- Hangul: 밑도 끝도 없이 너다
- Lit.: It's You, Without a Doubt
- RR: Mitdo kkeutdo eopsi neoda
- MR: Mitto kkŭtto ŏpsi nŏda
- Genre: Romantic comedy
- Written by: Byun Sang-soon
- Directed by: Yoon Jong-ho; Lee Seung-hoon;
- Starring: Jung Yong-hwa; Hong Seung-hee;
- Country of origin: South Korea
- Original language: Korean

Production
- Production companies: People Story Company; Syn & Studio;

Original release
- Network: Lifetime

= Oh! My Guard =

Upcoming South Korean television series

Oh!
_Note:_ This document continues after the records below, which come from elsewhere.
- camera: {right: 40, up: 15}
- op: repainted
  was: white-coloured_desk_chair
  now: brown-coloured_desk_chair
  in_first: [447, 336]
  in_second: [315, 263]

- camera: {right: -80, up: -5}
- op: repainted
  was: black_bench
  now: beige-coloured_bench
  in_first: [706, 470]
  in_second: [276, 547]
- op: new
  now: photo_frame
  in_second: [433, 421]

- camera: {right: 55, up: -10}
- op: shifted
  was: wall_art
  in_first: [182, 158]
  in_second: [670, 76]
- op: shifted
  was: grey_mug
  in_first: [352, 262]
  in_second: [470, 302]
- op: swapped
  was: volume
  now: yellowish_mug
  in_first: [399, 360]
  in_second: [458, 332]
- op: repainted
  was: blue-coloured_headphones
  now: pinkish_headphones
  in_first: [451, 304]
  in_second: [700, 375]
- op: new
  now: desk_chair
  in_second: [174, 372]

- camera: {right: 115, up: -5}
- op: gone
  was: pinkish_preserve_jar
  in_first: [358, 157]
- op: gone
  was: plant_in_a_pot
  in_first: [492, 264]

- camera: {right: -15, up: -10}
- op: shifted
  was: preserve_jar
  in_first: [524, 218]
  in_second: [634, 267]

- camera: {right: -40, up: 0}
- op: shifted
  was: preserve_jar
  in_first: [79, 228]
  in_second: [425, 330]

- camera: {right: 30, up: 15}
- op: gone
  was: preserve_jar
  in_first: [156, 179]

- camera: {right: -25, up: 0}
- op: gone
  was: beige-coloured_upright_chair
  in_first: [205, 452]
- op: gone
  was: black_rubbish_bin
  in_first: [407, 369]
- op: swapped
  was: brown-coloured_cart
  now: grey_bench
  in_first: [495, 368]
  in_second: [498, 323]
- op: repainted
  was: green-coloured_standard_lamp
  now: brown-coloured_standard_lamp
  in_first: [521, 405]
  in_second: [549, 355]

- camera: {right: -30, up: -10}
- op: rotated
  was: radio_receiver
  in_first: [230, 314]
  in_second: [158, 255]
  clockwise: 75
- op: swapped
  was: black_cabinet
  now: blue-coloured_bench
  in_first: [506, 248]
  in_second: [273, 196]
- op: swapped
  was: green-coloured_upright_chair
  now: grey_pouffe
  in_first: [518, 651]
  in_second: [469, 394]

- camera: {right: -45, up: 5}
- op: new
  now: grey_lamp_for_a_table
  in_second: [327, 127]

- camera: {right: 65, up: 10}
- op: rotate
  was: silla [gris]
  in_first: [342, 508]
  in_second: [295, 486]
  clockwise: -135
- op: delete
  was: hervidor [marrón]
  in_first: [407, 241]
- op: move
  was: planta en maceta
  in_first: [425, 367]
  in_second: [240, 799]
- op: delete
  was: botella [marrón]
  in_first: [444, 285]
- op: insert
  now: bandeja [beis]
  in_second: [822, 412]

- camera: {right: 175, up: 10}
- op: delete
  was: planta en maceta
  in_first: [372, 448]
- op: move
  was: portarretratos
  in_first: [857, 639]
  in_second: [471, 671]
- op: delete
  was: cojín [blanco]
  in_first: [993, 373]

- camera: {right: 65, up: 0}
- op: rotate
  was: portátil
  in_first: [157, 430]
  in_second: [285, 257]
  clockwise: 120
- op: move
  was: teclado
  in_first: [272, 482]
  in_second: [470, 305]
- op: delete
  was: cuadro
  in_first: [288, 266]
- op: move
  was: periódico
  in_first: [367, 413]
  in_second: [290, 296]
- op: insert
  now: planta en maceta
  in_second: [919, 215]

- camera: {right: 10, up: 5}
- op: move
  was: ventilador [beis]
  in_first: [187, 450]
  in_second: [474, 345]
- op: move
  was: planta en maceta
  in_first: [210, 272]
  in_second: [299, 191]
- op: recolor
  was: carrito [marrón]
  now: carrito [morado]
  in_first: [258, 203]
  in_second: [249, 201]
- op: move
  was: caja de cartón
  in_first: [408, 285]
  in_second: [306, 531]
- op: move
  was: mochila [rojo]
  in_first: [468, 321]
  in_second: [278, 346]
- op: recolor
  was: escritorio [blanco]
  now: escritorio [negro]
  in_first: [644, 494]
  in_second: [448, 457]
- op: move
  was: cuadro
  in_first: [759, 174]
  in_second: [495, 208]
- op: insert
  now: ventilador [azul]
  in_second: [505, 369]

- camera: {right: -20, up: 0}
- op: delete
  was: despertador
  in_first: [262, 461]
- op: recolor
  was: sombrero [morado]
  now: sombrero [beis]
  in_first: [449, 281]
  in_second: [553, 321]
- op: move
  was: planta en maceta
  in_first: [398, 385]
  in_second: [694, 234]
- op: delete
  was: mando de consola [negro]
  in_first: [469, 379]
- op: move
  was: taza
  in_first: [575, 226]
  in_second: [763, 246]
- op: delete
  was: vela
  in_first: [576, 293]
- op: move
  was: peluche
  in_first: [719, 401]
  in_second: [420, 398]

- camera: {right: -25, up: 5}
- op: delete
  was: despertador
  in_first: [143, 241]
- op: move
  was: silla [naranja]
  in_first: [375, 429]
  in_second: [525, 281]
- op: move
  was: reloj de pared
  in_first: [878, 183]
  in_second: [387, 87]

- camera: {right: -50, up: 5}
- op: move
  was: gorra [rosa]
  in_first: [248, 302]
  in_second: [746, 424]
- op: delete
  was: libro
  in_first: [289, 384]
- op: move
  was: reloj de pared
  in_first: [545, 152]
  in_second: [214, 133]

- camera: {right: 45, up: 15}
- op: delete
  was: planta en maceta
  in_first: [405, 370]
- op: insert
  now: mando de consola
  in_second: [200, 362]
My Guard is an upcoming South Korean romantic comedy television series written by Byun Sang-soon and directed by Yoon Jong-ho and Lee Seung-hoon. Starring Jung Yong-hwa and Hong Seung-hee, the series follows an actor who meets a woman who believes she is the female lead in a drama. It is scheduled to premiere on Lifetime on October 24, 2026 at 22:50 (KST). It will also be available for streaming on Viu in selected regions.

==Cast==
- Jung Yong-hwa as Um Tae-bong, a Hallyu star and melodrama actor opposed to on-screen kissing.
- Hong Seung-hee as Oh Hae-ra, who after an accident believes she is 'Cha Hong-doo', the female lead in a drama.
- Lee Yi-kyung
- Han Chae-ah
- Park You-na

==Production==
===Development===
The romantic comedy series is written by Byun Sang-soon, directed by Yoon Jong-ho (who previously helmed Lovely Runner) and Lee Seung-hoon, and produced jointly by Syn & Studio and People Story Company.

===Casting===
Casting announcements began in September 2021 with Jung Yong-hwa as the male lead. The following month, Hong Seung-hee was cast as the female lead and Lee Yi-kyung joined the main cast. Han Chae-ah was added to the cast in December 2021, and Park You-na joined the cast in April 2022.

===Filming===
Filming concluded in the first half of 2022.

==Release==
Oh! My Guard was initially reported for OTT distribution but was ultimately scheduled as a broadcast television drama. The series is scheduled to premiere on Lifetime on October 24, 2026, at 22:50 (KST). It will also be available for streaming on Viu in selected regions.